Copy every line from the items below that contains the word "generate", treating uppercase and lowercase letters as different.

○ ○ ○ ○ ○ ○ ○

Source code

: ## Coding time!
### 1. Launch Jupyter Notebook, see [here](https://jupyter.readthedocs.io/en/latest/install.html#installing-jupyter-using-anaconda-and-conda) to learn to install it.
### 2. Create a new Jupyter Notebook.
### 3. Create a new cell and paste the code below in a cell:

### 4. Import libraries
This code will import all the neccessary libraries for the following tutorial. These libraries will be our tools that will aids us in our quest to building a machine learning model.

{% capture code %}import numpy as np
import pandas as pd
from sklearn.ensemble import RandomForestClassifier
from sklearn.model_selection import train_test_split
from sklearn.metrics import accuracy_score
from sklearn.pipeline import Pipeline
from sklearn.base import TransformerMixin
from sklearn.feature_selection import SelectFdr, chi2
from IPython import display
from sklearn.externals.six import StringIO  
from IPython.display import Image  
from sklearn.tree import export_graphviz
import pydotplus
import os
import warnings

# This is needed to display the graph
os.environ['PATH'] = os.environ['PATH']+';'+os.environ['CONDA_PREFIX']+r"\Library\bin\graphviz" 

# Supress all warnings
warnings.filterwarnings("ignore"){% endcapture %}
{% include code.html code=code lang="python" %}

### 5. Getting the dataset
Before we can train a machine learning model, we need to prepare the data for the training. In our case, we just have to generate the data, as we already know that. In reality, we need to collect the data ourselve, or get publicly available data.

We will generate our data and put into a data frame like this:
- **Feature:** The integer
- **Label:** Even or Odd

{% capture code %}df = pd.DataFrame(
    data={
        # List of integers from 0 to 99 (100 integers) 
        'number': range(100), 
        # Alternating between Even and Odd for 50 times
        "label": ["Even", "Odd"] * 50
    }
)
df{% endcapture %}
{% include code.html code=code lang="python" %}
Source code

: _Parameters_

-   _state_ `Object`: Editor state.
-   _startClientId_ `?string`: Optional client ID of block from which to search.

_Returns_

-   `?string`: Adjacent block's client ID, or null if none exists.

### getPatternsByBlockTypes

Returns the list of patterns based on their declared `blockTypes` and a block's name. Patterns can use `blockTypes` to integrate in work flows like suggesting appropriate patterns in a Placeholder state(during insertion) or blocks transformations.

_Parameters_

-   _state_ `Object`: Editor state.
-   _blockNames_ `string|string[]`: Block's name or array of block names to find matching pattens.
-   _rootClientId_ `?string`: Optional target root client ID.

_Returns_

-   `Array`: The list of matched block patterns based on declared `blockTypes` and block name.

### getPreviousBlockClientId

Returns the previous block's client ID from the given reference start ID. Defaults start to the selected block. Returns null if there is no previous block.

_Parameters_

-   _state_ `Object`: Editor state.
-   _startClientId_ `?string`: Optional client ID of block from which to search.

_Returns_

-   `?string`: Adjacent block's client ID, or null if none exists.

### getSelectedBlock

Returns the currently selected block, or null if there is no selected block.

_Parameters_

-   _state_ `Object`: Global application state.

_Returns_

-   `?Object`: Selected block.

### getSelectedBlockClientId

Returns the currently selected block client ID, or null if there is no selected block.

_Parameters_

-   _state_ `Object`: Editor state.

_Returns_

○ ○ ○ ○ ○ ○ ○

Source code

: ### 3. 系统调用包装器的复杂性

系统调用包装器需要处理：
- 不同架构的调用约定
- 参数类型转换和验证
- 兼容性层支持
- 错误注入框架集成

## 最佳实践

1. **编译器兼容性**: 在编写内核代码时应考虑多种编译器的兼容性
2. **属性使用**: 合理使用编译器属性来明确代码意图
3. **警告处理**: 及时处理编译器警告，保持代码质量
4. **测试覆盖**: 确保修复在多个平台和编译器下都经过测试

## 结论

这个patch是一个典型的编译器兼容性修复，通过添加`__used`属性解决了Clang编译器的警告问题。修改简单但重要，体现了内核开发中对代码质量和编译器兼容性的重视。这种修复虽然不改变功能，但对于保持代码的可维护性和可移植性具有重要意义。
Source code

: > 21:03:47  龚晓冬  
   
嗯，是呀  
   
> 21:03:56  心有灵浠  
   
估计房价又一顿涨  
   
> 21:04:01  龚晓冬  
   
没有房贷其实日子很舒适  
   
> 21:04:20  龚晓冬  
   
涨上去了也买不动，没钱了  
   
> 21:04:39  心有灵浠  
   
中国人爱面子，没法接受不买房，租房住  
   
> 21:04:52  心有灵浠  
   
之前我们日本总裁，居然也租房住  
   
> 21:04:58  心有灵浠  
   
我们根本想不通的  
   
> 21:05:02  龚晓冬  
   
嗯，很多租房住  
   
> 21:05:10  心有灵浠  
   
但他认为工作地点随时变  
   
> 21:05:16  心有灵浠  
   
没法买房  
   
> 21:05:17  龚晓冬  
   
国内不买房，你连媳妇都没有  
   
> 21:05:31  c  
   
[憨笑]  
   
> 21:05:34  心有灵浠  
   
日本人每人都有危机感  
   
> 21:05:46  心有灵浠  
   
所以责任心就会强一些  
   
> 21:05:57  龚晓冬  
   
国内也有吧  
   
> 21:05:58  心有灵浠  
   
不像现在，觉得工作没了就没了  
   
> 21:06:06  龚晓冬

○ ○ ○ ○ ○ ○ ○

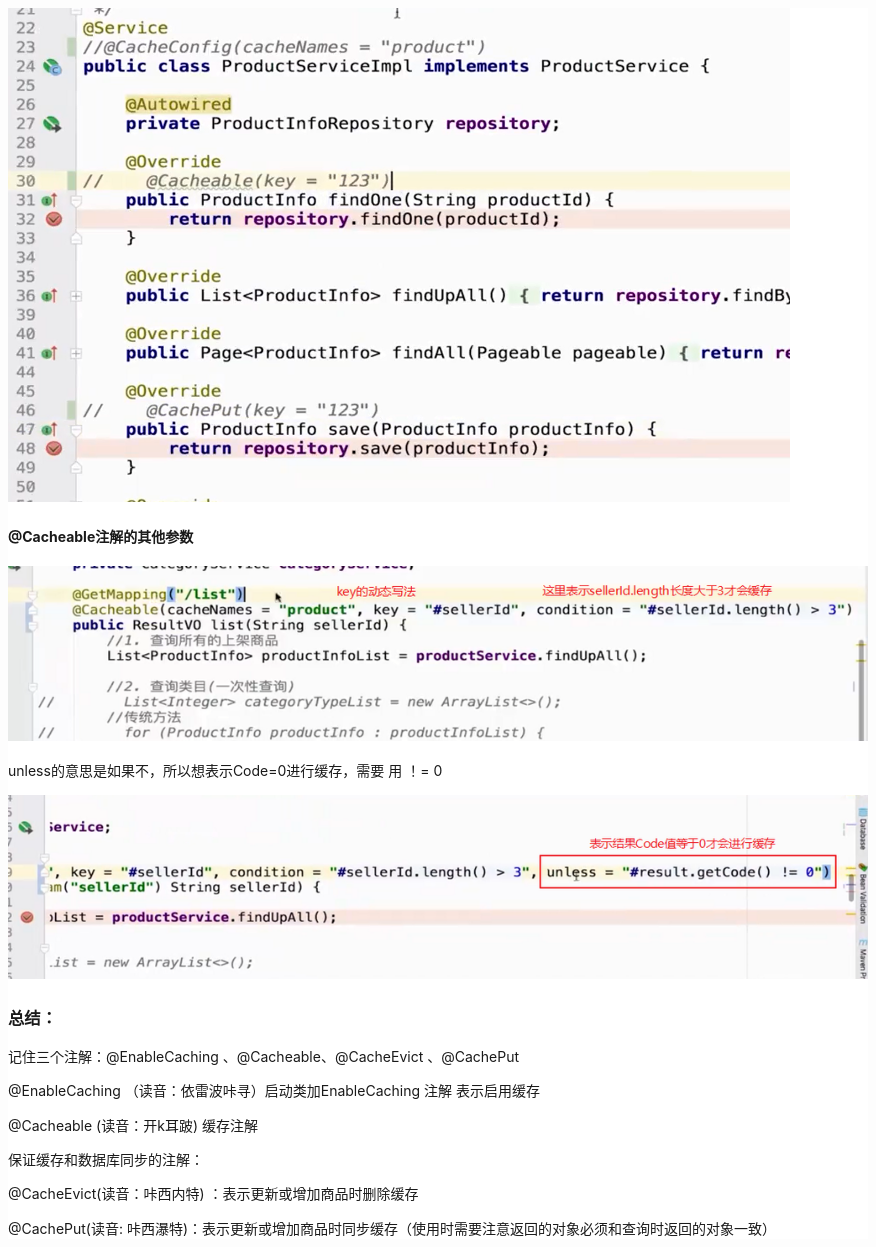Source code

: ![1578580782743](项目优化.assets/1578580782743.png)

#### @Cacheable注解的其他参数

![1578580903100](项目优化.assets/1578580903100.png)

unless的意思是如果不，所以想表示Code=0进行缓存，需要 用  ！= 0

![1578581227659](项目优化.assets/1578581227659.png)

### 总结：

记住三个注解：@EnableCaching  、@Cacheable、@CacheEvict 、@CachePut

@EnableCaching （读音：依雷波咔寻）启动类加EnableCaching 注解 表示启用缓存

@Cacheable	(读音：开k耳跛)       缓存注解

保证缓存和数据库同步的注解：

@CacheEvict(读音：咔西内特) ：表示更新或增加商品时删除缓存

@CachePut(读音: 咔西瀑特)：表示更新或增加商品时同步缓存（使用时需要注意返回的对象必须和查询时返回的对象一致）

○ ○ ○ ○ ○ ○ ○

> [OUTPUT BELOW]:
Before we can train a machine learning model, we need to prepare the data for the training. In our case, we just have to generate the data, as we already know that. In reality, we need to collect the data ourselve, or get publicly available data.
We will generate our data and put into a data frame like this:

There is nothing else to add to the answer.